# taz.de -- Ehemaliges Sektenmitglied: Ausstieg aus der Angst
       
       > Fast zwanzig Jahre braucht Francis Tobias Luce, um sich von den Zeugen
       > Jehovas zu lösen. Emotional muss er sich danach komplett neu
       > zusammensetzen.
       
 (IMG) Bild: Heute lebt Luce in Bremen und hat eine Selbsthilfegruppe für Sektenaussteiger*innen gegründet
       
       Wann immer ein Gewitter aufzog, dachte Francis Tobias Luce, dass der Tag
       seiner Bestrafung gekommen sei. Noch Monate nach seinem Ausstieg bei
       [1][den Zeugen Jehovas] ging ihm das so.
       
       Als „Harmagedon“ bezeichnet die Glaubensgemeinschaft eine Art endzeitliche
       Schlacht, nach der sich entscheidet, wer ins Paradies kommt und wer nicht.
       Aussteiger*innen stehen auf der falschen Seite, wenn der Tag Gottes
       anbricht und die Welt vom bösen Übel befreit wird.
       
       Im Offenbarungsbuch wird das eindrücklich visualisiert: Auf bunten
       Zeichnungen fallen mehrköpfige Raubkatzen über eine schlafende junge Frau
       her, Aasgeier picken herumliegenden Leichen die Augen aus. Eine andere
       beliebte Erzählung ist der Blitzschlag, der die „Abtrünnigen“ aus dem
       Nichts trifft. „Dieses Unwohlsein beim ersten Donnergrollen bin ich lange
       nicht losgeworden“, sagt Francis Tobias Luce.
       
       Dabei ist er mit diesen bunten Bildern gar nicht aufgewachsen, sondern trat
       erst als 19-Jähriger bei den Zeugen Jehovas ein. Ende der achtziger Jahre
       war das, damals trug der trans Mann Luce noch seinen weiblichen
       Geburtsnamen. Luce, der seine Kindheit in einem Heim und bei einer
       Pflegefamilie verbracht hatte, war gerade für eine Hauswirtschaftslehre
       nach Wilhelmshaven gezogen.
       
       ## „Ich wurde mit Liebe überschüttet“
       
       In der neuen Umgebung fühlt er sich nicht wohl, kennt kaum jemanden und ist
       unglücklich mit seiner Ausbildung.
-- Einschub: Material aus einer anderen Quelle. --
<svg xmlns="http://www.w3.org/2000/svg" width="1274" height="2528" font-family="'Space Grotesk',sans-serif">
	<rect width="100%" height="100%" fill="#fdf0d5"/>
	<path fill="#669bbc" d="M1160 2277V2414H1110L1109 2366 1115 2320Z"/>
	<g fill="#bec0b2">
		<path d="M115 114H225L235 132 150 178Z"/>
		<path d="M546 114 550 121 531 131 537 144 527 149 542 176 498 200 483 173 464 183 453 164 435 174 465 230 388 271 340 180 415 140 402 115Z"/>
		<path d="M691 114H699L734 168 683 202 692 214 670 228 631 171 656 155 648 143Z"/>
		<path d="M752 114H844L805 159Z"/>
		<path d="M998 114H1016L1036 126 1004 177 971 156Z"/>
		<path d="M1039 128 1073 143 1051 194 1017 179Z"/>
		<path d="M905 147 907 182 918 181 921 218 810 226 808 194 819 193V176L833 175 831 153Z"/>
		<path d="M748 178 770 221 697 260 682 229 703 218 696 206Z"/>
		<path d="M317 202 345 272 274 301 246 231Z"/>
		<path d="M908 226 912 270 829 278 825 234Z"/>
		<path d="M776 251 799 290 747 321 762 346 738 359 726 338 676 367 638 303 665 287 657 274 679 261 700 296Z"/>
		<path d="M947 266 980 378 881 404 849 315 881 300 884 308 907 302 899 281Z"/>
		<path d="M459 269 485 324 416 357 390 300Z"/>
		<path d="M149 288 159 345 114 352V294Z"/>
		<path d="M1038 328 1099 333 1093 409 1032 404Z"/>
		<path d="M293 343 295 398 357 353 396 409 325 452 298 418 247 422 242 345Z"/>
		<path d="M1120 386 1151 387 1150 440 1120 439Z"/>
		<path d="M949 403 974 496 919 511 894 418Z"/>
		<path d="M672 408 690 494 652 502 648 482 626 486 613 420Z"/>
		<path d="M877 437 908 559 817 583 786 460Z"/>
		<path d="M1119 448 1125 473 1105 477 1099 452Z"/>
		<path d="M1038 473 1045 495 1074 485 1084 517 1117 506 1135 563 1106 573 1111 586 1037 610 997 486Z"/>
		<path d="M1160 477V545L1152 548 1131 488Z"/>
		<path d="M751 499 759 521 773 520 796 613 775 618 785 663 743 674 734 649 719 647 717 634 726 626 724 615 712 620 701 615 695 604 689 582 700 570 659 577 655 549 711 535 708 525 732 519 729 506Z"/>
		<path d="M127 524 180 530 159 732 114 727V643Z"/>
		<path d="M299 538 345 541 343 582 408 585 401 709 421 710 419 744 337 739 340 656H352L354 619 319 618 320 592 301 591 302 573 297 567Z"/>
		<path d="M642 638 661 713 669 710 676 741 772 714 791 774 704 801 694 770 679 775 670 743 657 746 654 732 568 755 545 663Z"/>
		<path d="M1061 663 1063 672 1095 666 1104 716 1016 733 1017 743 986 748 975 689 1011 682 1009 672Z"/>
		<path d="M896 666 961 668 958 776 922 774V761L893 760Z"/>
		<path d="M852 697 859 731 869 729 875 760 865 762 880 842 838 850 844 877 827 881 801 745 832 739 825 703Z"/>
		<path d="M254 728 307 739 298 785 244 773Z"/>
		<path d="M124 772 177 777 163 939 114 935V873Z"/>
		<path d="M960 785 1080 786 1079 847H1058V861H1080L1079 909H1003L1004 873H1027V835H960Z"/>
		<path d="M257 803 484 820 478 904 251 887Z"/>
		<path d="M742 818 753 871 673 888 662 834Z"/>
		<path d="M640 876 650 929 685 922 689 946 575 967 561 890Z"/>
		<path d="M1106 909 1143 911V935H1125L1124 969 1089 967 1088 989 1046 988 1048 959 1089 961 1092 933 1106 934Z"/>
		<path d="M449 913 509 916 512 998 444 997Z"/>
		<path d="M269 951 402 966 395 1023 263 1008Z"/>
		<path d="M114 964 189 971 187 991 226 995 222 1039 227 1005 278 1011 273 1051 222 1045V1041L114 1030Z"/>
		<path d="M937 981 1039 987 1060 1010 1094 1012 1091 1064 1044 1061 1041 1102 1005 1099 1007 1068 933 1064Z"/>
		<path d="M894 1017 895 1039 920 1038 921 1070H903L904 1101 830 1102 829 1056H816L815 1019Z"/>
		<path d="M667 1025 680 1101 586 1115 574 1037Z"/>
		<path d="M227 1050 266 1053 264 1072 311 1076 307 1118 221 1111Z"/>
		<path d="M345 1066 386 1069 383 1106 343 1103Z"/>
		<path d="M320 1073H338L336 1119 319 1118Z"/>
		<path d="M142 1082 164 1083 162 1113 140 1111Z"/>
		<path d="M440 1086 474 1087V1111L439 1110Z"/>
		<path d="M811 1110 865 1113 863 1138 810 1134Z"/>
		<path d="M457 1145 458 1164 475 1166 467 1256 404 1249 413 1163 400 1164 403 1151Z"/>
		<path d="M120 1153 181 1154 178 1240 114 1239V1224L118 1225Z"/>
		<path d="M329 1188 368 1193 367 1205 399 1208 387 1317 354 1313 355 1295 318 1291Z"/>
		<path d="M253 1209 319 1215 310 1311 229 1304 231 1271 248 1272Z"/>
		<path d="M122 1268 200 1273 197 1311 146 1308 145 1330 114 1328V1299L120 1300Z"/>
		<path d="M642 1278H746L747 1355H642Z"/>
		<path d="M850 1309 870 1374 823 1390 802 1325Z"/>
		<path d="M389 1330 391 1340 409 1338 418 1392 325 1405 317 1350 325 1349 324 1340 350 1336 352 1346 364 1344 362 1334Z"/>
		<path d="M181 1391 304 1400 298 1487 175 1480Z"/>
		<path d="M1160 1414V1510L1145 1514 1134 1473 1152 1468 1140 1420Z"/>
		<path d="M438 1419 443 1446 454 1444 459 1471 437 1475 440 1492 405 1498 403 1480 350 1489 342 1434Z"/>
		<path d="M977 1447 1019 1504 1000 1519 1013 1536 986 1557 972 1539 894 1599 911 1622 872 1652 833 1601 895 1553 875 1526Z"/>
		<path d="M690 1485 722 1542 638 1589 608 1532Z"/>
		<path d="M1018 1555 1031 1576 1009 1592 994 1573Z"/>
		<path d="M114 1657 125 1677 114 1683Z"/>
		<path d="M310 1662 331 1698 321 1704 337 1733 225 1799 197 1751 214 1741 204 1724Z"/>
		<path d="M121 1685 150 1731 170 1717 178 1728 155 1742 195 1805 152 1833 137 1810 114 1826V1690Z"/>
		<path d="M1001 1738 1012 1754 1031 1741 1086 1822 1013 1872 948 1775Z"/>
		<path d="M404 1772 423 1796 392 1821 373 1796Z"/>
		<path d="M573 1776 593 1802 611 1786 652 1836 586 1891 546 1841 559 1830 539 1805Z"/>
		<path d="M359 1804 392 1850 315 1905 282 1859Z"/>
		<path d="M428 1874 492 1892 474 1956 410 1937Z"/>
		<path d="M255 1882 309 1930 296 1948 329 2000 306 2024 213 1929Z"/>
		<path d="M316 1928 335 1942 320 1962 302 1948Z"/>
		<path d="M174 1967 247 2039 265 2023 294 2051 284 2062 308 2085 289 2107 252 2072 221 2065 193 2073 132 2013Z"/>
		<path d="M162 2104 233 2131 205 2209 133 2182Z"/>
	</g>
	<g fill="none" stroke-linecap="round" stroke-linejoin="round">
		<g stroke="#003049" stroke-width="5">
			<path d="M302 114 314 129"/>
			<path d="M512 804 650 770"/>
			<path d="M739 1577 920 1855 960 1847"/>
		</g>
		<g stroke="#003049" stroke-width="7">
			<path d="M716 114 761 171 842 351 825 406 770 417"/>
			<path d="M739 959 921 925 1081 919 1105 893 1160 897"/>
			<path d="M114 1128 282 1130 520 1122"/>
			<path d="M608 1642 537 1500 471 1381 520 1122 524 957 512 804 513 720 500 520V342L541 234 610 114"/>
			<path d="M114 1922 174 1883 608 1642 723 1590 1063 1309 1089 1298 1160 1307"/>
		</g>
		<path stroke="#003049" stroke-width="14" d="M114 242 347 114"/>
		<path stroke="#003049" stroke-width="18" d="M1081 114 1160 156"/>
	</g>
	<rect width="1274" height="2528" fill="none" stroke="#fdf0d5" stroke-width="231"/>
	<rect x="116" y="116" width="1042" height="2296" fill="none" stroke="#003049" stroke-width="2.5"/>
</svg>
Die Zeugen klingeln an einem Vormittag,
       Luce vertröstet sie erst und lässt sie an einem anderen Tag doch in die
       Wohnung. „Sie waren so freundlich und höflich, dass ich dachte: Hörst du
       ihnen erst mal zu.“
       
       Was Francis Tobias Luce in seinen ersten Monaten in der Gemeinschaft
       erfährt, beschreibt er als „Love Bombing“. Fast jeden Tag in der Woche
       Einladungen zum Kaffeetrinken oder Abendessen, „ich wurde mit Liebe
       überschüttet“.
       
       Luce sitzt in Kapuzenpulli auf einem Sessel in seinem Wohnzimmer, das
       Gespräch findet über Zoom statt. Er lacht viel beim Erzählen. Die erste
       Zeit bei den Zeugen Jehovas sei schön gewesen. Zweifel an dem, was dort
       gepredigt wurde, habe er anfangs gar nicht gehabt. „Zu Beginn geht es viel
       ums Paradies, um die Schönheit, die uns erwartet, wenn wir Gottes Gesetze
       befolgen.“
       
       ## 90 Stunden Pionierdienst im Monat
       
       Von Angst, Schrecken und „Harmagedon“ erfährt er erst, als er in der
       Glaubensgemeinschaft sozial verankert ist. Seinen Alltag bestimmen nun die
       Verpflichtungen: 90 Stunden im Monat hat er Pionierdienst, klingelt an
       Türen oder steht am Bahnhof, um „über Gott zu sprechen“. Die restliche Zeit
       arbeitet er als Reinigungskraft, um seine ehrenamtliche Arbeit für die
       Zeugen Jehovas irgendwie zu finanzieren.
       
       Abends geht es im Königreichssaal – so nennt die Gemeinschaft ihr
       Gotteshaus – darum, die Bibel zu verstehen und all die Menschen, zu denen
       sie nicht durchdringen, die sie wieder und wieder schroff abweisen. „Diese
       Frage, wie das sein kann, dass die Menschen nicht mehr zuhören, beschäftigt
       jedes Mitglied“, sagt Luce.
       
       Laut eigenen Angaben haben die Zeugen Jehovas etwa 160.000 Mitglieder in
       Deutschland. Seit 2017 gelten sie offiziell als Körperschaft des
       öffentlichen Rechts. Ihre Existenz ist zwar durch das Grundgesetz
       geschützt, ihnen wird jedoch regelmäßig vorgeworfen, gegen ebenjenes zu
       verstoßen.
       
       Das Kultusministerium in Baden-Württemberg, das sich lange geweigert hatte,
       dem Körperschaftsstatus für die Zeugen Jehovas zuzustimmen, ist
       beispielsweise der Ansicht, die Gemeinschaft gefährde mit ihrem Verbot von
       Bluttransfusionen „Leib und Leben“ von Kindern. Außerdem widerspreche die
       soziale Ächtung von Menschen, die aussteigen wollen, der Religionsfreiheit.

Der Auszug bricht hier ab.